"I know what you must be thinking. I'm a terrible friend for not telling her. But Reece, I was fifteen. I was still a child. And when an older guy that I had always had a crush on, liked me back...I did what I thought we were supposed to do. He told me that unless I promised not to tell anyone, nothing would happen between us. So I made that promise."

"He was just graduating high school, and I thought that he was serious about me. Then one day, I went to their house to visit Lexi, and they told me that he went off to the military. Without a word." She says, but she doesn't look upset. Just determined.

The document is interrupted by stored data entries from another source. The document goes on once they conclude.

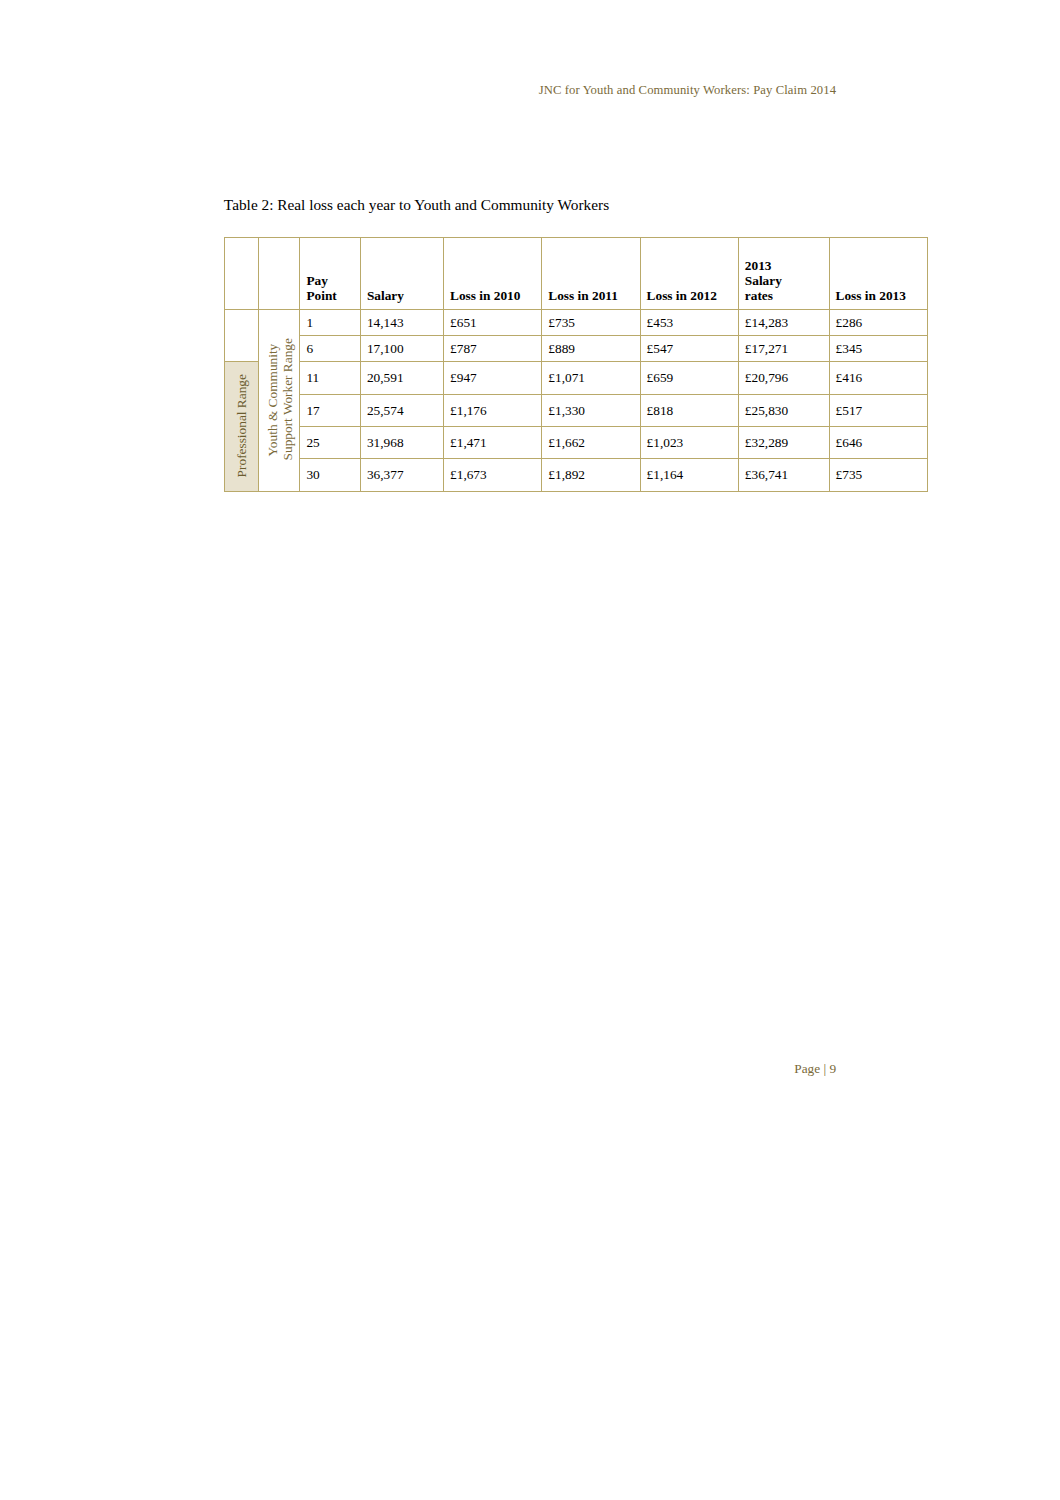JNC for Youth and Community Workers: Pay Claim 2014
Table 2: Real loss each year to Youth and Community Workers
| | | Pay Point | Salary | Loss in 2010 | Loss in 2011 | Loss in 2012 | 2013 Salary rates | Loss in 2013 |
| --- | --- | --- | --- | --- | --- | --- | --- | --- |
| | Youth & Community Support Worker Range | 1 | 14,143 | £651 | £735 | £453 | £14,283 | £286 |
| 6 | 17,100 | £787 | £889 | £547 | £17,271 | £345 |
| Professional Range | 11 | 20,591 | £947 | £1,071 | £659 | £20,796 | £416 |
| 17 | 25,574 | £1,176 | £1,330 | £818 | £25,830 | £517 |
| 25 | 31,968 | £1,471 | £1,662 | £1,023 | £32,289 | £646 |
| 30 | 36,377 | £1,673 | £1,892 | £1,164 | £36,741 | £735 |
Page | 9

"So he was your first love," I say, my voice weak and quiet, but I know by the direct look she gives me that she hears me.

"No."

"What do you mean, no? I was there Faye. I was in the hallway, listening to him begging to get back together with you. I couldn't stand it, but I kept listening, waiting for you to..." My voice cracks and I look away from her.

"He wasn't my first love, Reece," Faye says resolutely, but I still don't look in her eyes. I feel hurt and humiliated that she asked me to be here, only for her to break my heart. Faye kneels in between my legs and puts her hands on either side of my face, forcing me to look at her.

"It's always been you, Reece. I love you. You're the first, you're my only."

I see her lips moving, and I hear the words, but they don't register as coming from the same person. I must be in shock. My body feels like it's shutting down as it goes from hurt to elated to mistrustful. I don't know how to believe what I'm hearing.

"Reece, I'm so sorry that I hurt you. I can't even imagine what you're going through right now but let me fix it okay? Let me fix you, please. I have to." She says, with tears now running down her face as she holds me.

"You only heard part of the story. I was only talking to Elijah because he wanted me to hear what he had to say. I let him say his piece, and then I walked away, back to find you. On the fourth, I told you to drop it because whatever you heard had nothing to do with what I feel. It was irrelevant, and I know that I should have told you that. I've given you no reason to feel secure in our relationship while I figured things out, and I am so sorry for that, baby."

"I love you so, so much. Reece, you're my world. My life revolves around you and I don't want anything to change that. Please, please forgive me, because I will never stop begging you to. I want to be in a relationship with you. No more vague "together" bullshit. I want you to tell people that I'm your girlfriend. I want you to tell me you love me, but not how we used to. I want you to tell me you love me like you would tell me when we get married one day. Tell me you love me back, Reece. I can't live without you, without hearing it." She says, crying but not tearing her face away from me, not hiding her emotions.

Faye's face is a display of the contents inside, and I can see her truth from where I sit in front of her. My worries from before all wash away, replaced by the warmth in my heart upon hearing her words. The words. The ones I've wanted to hear for so long.

"I love you. But I'm saying it how I always have, because I've always loved you like this Faye, like one day you'll be my wife. I know it sounds crazy, but I've always known." I tell her, wiping away her tears and smiling for what feels like the first time in forever. I don't allow my jealousy to ruin this moment.

Faye sobs and I pull her into my chest but she squirms away to pull me in and kiss me. Her lips are salty from her tears, and I take hold of her chin and waist, keeping our mouths locked while bringing our bodies closer together. She cries happily against me and I have to break away to calm her down.